Infotainment disepakati menjadi siaran non-faktual

Kamis, 15 Juli 2010

Setelah siaran infotainment, reality show, dan sejenisnya dinyatakan sebagai siaran non-faktual, Komisi Penyiaran Indonesia (KPI) menyerahkan masalah penyensoran tayangan program tersebut kepada Lembaga Sensor Film. Hal tersebut dikarenakan KPI tidak punya kewenangan menyensor.

Berdasarkan Kamus Besar Bahasa Indonesia (KBBI), faktual berarti berdasarkan kenyataan atau mengandung kebenaran. Dengan demikian, infotainment tidak dapat lagi dikategorikan ke dalam tayangan faktual seperti pengertian tersebut. Perubahan status infotainment itu diputuskan dalam rapat antara Komisi I DPR (bidang informasi dan penyiaran) dengan KPI dan Dewan Pers di Gedung DPR RI, Rabu 14 Juli 2010.

Pertimbangan dan alasan di balik perubahan status itu adalah karena program siaran infotainment, reality show, dan sejenisnya, dinilai banyak melanggar norma agama, norma sosial, etika moral, bahkan kode etik jurnalistik dan P3SPS (Pedoman Perilaku Penyiaran dan Standar Program Siaran).

Implikasi dari perubahan status infotainment ini ialah, tayangan infotainment kini harus lolos sensor. Sebagaimana tercantum di dalam P3SPS bahwa program nonfaktual harus melalui sensor. Oleh karena itu KPI akan segera berbicara dengan Lembaga Sensor Film (LSF) untuk bekerja sama menindaklanjuti uapaya penyensoran tersebut.

Ketua KPI Dadang Rahmat Hidayat sebagaimana dilansir tempointerakti menyadari akan ada banyak hambatan bagi Lembaga Sensor Film untuk melakukan penyensoran ini. Terutama dalam segi ketersediaan sumber daya manusia dan jumlah infotainment serta reality show yang ada.

Tetapi sesuai Undang-Undang Penyiarannya KPI hanya bisa memberikan sanksi saat sudah tayang.

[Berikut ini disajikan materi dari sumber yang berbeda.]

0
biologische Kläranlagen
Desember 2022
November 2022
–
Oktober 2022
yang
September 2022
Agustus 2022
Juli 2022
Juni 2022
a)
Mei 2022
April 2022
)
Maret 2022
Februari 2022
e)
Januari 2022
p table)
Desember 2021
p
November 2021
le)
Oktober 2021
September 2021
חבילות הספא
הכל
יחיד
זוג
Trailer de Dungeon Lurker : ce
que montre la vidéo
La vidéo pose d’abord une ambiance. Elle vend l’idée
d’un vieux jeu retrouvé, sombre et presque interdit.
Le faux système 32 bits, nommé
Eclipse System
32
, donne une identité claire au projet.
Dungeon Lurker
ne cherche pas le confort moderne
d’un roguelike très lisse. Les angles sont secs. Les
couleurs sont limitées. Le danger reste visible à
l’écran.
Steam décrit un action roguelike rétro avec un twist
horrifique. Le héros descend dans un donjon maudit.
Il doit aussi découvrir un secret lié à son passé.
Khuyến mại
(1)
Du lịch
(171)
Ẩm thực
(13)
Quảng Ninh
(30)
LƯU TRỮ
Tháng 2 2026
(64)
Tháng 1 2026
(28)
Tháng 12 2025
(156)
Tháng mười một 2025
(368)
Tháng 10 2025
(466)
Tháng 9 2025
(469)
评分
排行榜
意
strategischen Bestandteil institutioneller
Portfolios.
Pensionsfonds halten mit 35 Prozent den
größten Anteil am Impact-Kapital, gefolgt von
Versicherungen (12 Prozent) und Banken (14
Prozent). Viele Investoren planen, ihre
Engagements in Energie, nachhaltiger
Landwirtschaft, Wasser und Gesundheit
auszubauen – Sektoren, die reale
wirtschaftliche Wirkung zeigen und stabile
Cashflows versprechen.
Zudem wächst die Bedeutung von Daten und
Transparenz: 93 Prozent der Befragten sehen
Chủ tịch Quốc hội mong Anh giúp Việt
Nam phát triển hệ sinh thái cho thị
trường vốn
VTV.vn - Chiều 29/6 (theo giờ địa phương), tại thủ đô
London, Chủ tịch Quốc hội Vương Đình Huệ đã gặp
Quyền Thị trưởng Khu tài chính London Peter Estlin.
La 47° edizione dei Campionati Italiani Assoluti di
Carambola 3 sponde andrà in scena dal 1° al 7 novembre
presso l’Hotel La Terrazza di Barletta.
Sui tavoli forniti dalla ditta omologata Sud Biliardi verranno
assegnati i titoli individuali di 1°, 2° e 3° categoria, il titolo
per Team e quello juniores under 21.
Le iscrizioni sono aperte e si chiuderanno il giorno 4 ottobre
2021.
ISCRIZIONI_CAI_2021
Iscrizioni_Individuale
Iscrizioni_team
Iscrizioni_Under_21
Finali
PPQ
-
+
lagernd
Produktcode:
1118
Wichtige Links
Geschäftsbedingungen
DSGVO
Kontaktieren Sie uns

Karenanya, ada kemungkinan KPI akan mempersiapkan Lembaga Penyiaran untuk membantu proses sensor ini.

Sementara itu Anggota Komisi I DPR RI sepakat mendukung penuh KPI untuk menyensor program infotainment stasiun-stasiun televisi untuk menghindari pelanggaran etika, agama, moral, budaya, dan sosial dalam penayangannya.

Demikian dikemukakan dua anggota Komisi I DPR RI, Paskalis Kossay dan Zaki Iskandar, terkait dengan kesepakatan Komisi I DPR RI, KPI, dan Dewan Pers sebagaimana dilansir antara.

Dewan Perwakilan Rakyat (DPR), KPI, dan Dewan Pers, kata Paskalis Kossay, terpaksa mengambil kesepakatan itu untuk menghindari maraknya program infotainment yang merusak moral anak bangsa.

Malah menurutnya tayangan tersebut terkesan oleh beberapa pihak, seperti hasil rekayasa semata, atau hanya untuk mengejar target-target komersial tertentu.

Sementara itu, Zaki Iskandar menegaskan pihaknya sepakat memberi dukungan kepada KPI dalam memutuskan program infotainment tersebut bukanlah program berita faktual. Karenanya kemudian program infotainment ini harus melalui lembaga sensor film. Ini dilakukan untuk menjaga agar program infotainment tidak melanggar hal-hal yang kami sebut tadi.

Pasalnya, lanjut Zaki Iskandar, program-program tersebut sudah mendapat berbagai macam protes keras dari masyarakat belakangan ini.